→ DOCUMENT EXTRACT:
╔══

A refreshing Lemon Lime Cream Pie featuring a creamy, tangy filling made with fresh citrus juices and zest, set in a graham cracker crust, and topped with whipped cream and fresh blackberries. Perfect for a light, summery dessert that requires no baking.


Ingredients

Scale

Pie Crust

  • 1 9 inch Graham Cracker Crust (homemade or premade)

Filling

  • 1 pack Knox gelatin
  • 2 tablespoons water
  • 14 ounce sweetened condensed milk (chilled)
  • 1 cup heavy whipping cream (chilled)
  • ¾ cup lemon juice (fresh)
  • ½ cup lime juice (fresh)
  • 1 ½ tablespoons grated lemon zest
  • 1 ½ tablespoons grated lime zest

Topping and Decoration

  • 1 pint blackberries
  • 1 cup heavy whipping cream (whipped)

Instructions

  1. Zesting and Juicing: Zest the lemon and limes over a piece of parchment or wax paper to collect 1 ½ tablespoons of each zest, approximately one lemon and two limes. Juice the same fruits until you have about ¾ cup lemon juice and ½ cup lime juice.
  2. Dissolving Gelatin: In a small bowl, sprinkle one packet of Knox gelatin over 2 tablespoons of cold water. Whisk gently to combine, then let sit for 5 minutes to bloom. Place the small bowl into a larger bowl of hot water for about 30 seconds, stirring occasionally until the gelatin fully dissolves.

╚══

→ DATA LISTING:
╔══

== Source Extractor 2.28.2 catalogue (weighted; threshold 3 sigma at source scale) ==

╚══
╔══

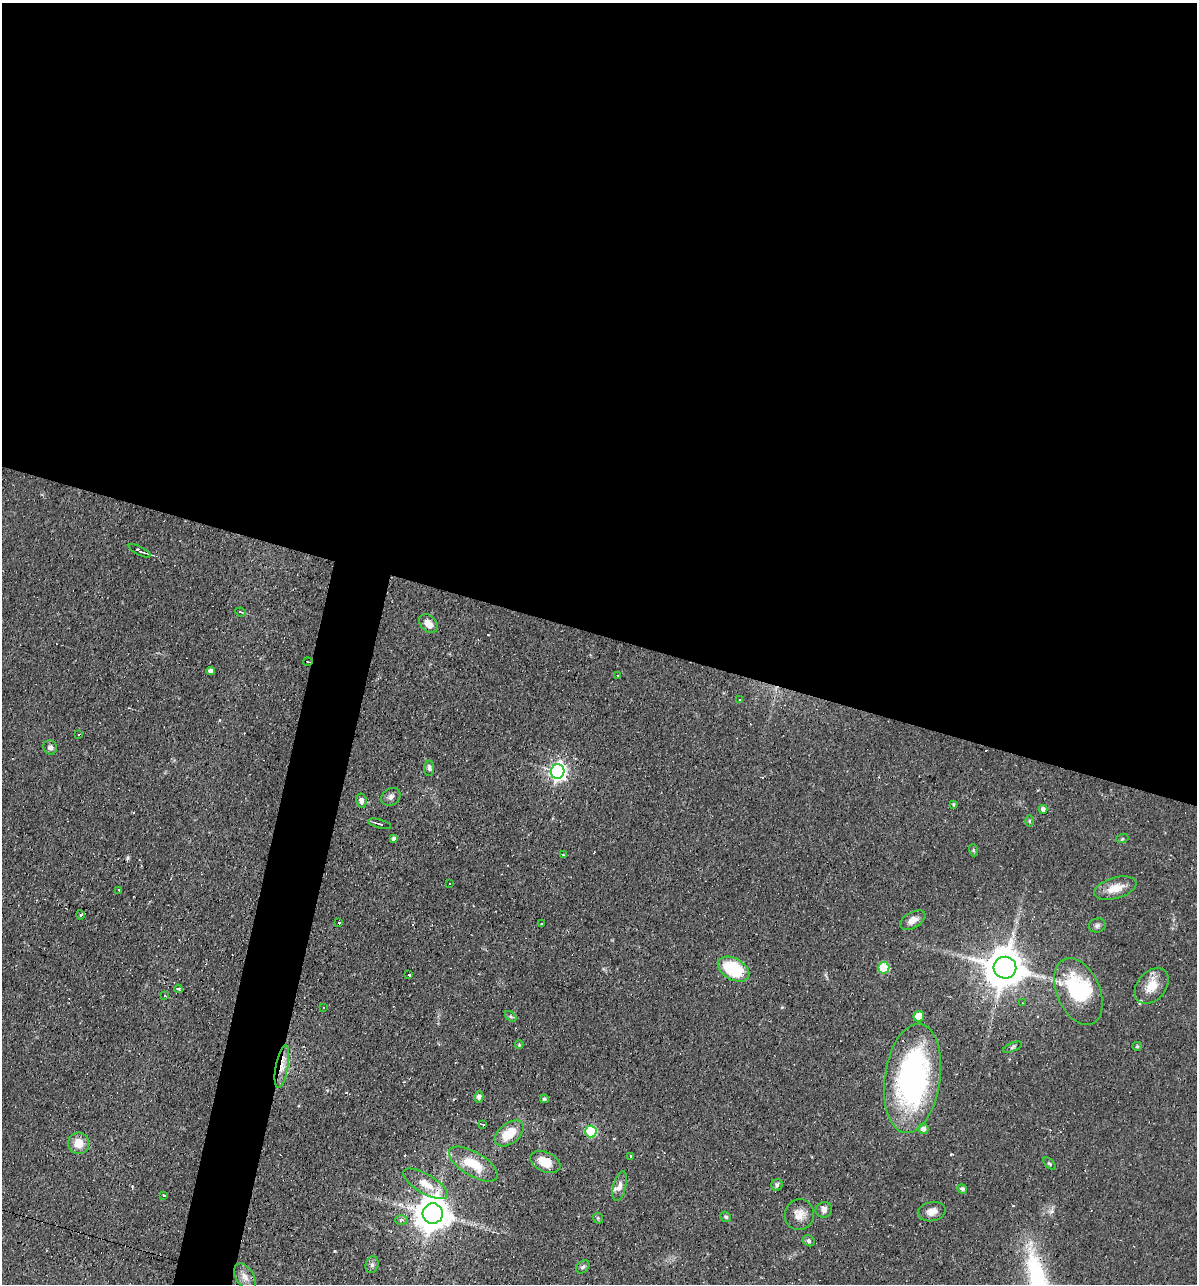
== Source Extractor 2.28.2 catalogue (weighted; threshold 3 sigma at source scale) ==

╚══

→ EXERCISE TASKS:
[a] Can you copy the passage of the lemon lime pie recipe starting at "A refreshing Lemon" and ending at "requires no baking.", swapping "blackberries" for "raspberries"?
[b] Which ingredients does the lemon lime pie recipe list under "Filling"?
[c] Extend the lemon lime pie recipe past its final sentence.
The rows play no part here.

→ EXERCISE RESPONSES:
[a]
A refreshing Lemon Lime Cream Pie featuring a creamy, tangy filling made with fresh citrus juices and zest, set in a graham cracker crust, and topped with whipped cream and fresh raspberries. Perfect for a light, summery dessert that requires no baking.

[b]
- 1 pack Knox gelatin
- 2 tablespoons water
- 14 ounce sweetened condensed milk (chilled)
- 1 cup heavy whipping cream (chilled)
- ¾ cup lemon juice (fresh)
- ½ cup lime juice (fresh)
- 1 ½ tablespoons grated lemon zest
- 1 ½ tablespoons grated lime zest

[c]
  3. Mixing Filling: In a large bowl, combine the chilled sweetened condensed milk, 1 cup chilled heavy whipping cream, freshly squeezed lemon and lime juices, and their respective zests. Beat on medium-high with an electric mixer for 3 to 4 minutes until the mixture thickens, being careful as it may splatter.
  4. Tempering Gelatin: Take about 2 tablespoons of the cream filling mixture and mix it into the dissolved gelatin to temper it. Then pour the tempered gelatin back into the large bowl with the rest of the filling and beat again on medium-high speed for about 3 minutes until the filling is thick and creamy.
  5. Assembly: Pour the cream filling evenly into the cooled graham cracker crust. Refrigerate the pie for at least 2 hours, or until the filling is firm.
  6. Whipping Cream Topping: Whip 1 cup of heavy cream to firm peaks. Fill a piping bag fitted with a rosette tip and pipe decorative rosettes over the set filling. Alternatively, you can spread the whipped cream evenly over the pie.
  7. Decorating: Decorate the top of the pie with fresh blackberries and lemon and lime slices. Optionally, sprinkle any extra lemon and lime zest on top for additional aroma and color.
  8. Serving and Storage: Serve the pie chilled. Cover any leftovers and refrigerate for up to three days to maintain freshness.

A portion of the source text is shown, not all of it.